Néorégélia carolinae tricolor est l'espèce la plus populaire du groupe en raison de ses feuilles panachées de jaune, des feuilles larges bordées de petites dents qui peuvent atteindre 30 cm. Comme ses cousines, la plante exige de la chaleur, soit 18C et plus, un éclairage vif mais sans soleil direct. L'été, elle se plaît au jardin à l'ombre. On la vaporise de temps à autre par grandes chaleurs.

TABLEAU D'HONNEUR

Bromélia

En l'honneur d'Olof Bromel, botaniste suédois de la fin du 17e siècle.

Aechméa

D'un terme grec signifiant une pointe, une allusion à l'extrémité rigide et pointue des bractées de la plante.

Néorégélia

Pour souligner l'oeuvre d'Eduard Albert von Releg, botaniste russe d'origine allemande qui a été au 19e siècle directeur du Jardin botanique impérial de Saint-Pétersbourg.

Guzmania

Du naturaliste espagnol Anastasio Guzman.

DUVET DE BROMÉLIAS

Originaires du Nouveau Monde à une seule exception près, les bromélias regroupent autour de 3000 espèces de plantes dont la plupart sont épiphytes, c'est-à-dire qu'elles poussent habituellement sur une autre plante qui leur sert de support. Tous ont une forme plus ou moins élaborée d'une rosette de feuilles très coriaces, souvent bordées de fines aspérités, d'où émerge une hampe centrale, formée de bractées très colorées et de fleurs aux vifs coloris, ce qui explique qu'elles sont très utilisées comme plantes décoratives. Elles vivent dans divers milieux parfois semi-désertiques comme les tillandsias dont je vous parlais récemment, en montagne ou dans la forêt pluviale.

La broméliacée la plus connue est l'ananas «découvert» par Christophe Colomb mais déjà cultivée à l'époque par les indiens Caribes des Antilles. Il s'agit d'un des rares bromélias terrestres. Mais le plus spectaculaire et le plus imposant est Puya raimondii, ci-contre, qui pousse à grandes altitudes dans les Andes péruviennes et boliviennes et qui peut vivre plus de 80 ans. Si la rosette atteint autour de 1 m de hauteur, la hampe florale est souvent considérée comme la plus importante dans le monde végétal. Elle émerge une fois dans la vie de la plante, atteint une dizaine de mètres et produit des milliers de fleurs et des millions de graines. Après la floraison, la plante meurt.
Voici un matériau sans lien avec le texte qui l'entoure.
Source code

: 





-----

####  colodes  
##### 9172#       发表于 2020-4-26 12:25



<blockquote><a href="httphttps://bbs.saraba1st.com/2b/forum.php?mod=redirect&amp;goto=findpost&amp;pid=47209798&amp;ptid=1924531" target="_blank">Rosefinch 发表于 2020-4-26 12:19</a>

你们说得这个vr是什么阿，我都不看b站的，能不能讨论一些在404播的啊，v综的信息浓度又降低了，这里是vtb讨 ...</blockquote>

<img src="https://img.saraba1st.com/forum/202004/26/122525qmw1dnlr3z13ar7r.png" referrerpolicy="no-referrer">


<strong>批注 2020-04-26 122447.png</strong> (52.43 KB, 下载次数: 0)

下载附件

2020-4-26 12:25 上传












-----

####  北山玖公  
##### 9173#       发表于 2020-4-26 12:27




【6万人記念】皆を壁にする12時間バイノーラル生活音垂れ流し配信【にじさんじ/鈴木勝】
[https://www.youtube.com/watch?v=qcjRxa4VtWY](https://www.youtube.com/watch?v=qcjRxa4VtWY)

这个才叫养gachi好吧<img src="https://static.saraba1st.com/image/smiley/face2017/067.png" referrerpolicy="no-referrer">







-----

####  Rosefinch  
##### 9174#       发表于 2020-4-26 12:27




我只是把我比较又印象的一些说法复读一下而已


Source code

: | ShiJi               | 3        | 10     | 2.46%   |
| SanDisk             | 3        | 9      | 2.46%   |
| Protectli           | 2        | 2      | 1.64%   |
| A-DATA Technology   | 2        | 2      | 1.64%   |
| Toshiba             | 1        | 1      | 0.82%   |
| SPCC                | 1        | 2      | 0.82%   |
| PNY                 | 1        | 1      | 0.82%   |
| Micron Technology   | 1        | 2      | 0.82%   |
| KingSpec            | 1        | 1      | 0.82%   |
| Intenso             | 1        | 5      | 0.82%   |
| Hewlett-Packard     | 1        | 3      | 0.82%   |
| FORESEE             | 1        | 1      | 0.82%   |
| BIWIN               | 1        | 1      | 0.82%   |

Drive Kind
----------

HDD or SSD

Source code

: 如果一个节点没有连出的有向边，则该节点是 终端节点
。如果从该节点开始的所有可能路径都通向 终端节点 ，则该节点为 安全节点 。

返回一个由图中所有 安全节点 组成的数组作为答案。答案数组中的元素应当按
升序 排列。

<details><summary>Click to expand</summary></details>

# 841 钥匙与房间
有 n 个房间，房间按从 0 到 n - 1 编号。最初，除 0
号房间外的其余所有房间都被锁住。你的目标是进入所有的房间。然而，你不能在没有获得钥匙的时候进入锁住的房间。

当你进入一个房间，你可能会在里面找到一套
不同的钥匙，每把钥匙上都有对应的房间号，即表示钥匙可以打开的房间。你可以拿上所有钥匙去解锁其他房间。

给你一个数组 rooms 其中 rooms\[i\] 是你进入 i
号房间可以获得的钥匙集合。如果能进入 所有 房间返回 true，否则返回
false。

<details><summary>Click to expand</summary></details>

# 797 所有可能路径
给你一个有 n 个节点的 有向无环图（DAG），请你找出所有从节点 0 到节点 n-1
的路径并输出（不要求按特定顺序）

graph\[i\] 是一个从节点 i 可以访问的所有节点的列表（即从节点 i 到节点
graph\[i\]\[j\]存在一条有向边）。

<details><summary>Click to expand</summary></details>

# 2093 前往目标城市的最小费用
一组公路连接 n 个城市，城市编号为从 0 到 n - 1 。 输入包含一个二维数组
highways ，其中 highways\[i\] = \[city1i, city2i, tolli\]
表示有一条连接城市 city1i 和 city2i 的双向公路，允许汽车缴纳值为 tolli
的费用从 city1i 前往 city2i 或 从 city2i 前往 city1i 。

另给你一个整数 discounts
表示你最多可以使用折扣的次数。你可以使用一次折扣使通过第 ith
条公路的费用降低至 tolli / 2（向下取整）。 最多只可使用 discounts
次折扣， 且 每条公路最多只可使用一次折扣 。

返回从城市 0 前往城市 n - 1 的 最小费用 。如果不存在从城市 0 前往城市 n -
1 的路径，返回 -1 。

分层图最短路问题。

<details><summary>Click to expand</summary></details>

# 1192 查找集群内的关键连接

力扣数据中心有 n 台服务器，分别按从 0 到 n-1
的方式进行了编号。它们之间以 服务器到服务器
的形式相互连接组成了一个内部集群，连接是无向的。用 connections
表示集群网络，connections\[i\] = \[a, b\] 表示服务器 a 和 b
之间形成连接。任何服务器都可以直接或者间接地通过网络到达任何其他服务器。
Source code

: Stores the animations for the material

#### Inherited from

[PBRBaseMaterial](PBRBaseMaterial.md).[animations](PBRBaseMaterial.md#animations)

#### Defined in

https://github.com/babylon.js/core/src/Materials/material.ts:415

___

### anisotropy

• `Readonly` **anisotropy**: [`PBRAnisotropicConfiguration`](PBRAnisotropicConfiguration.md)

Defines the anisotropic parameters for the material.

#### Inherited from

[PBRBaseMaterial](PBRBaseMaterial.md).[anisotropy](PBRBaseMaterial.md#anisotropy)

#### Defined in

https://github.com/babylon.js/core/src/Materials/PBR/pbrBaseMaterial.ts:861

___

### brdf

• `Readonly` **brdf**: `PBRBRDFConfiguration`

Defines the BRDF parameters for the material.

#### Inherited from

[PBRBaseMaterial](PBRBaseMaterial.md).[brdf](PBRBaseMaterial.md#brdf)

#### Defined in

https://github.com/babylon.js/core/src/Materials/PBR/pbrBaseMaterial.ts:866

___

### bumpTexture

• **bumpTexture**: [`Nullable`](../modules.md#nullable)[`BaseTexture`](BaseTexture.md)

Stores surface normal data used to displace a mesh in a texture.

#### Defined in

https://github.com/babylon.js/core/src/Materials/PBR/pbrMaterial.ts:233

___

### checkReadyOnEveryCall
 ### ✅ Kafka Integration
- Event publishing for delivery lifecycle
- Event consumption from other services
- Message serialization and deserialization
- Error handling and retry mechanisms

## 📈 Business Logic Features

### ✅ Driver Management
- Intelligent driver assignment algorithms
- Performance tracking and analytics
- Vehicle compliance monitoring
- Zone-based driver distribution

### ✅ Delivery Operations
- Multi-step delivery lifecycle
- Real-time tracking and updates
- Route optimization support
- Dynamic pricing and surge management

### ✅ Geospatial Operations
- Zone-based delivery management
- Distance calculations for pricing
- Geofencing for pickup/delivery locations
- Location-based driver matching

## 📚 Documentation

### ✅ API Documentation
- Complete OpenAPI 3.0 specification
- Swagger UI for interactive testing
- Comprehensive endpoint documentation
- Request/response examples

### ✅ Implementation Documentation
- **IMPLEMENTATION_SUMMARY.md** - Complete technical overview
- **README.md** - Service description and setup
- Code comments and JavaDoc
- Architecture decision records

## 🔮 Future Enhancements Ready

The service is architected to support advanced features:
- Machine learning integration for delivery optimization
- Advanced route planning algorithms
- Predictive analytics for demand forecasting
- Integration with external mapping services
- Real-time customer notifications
Autre caractéristique des broméliacées: elles sont recouvertes de trichomes, ces taches si nombreuses parfois qu'elles donnent à la plante une allure grisâtre, souvent très décorative comme dans le cas notamment des Aechmea fasciata et de leurs cultivars. Ils peuvent d'ailleurs s'enlever sous la pression des doigts.

De structure microscopique, les trichomes sont présents chez une foule de plantes mais souvent très peu visibles. Parfois, ils donnent un aspect duveteux aux feuilles ou aux tiges et jouent un rôle important contre les prédateurs herbivores chez de nombreuses espèces. Chez les bromélias, ils sont associés à l'absorption de l'eau et au contrôle de l'évaporation chez les feuilles.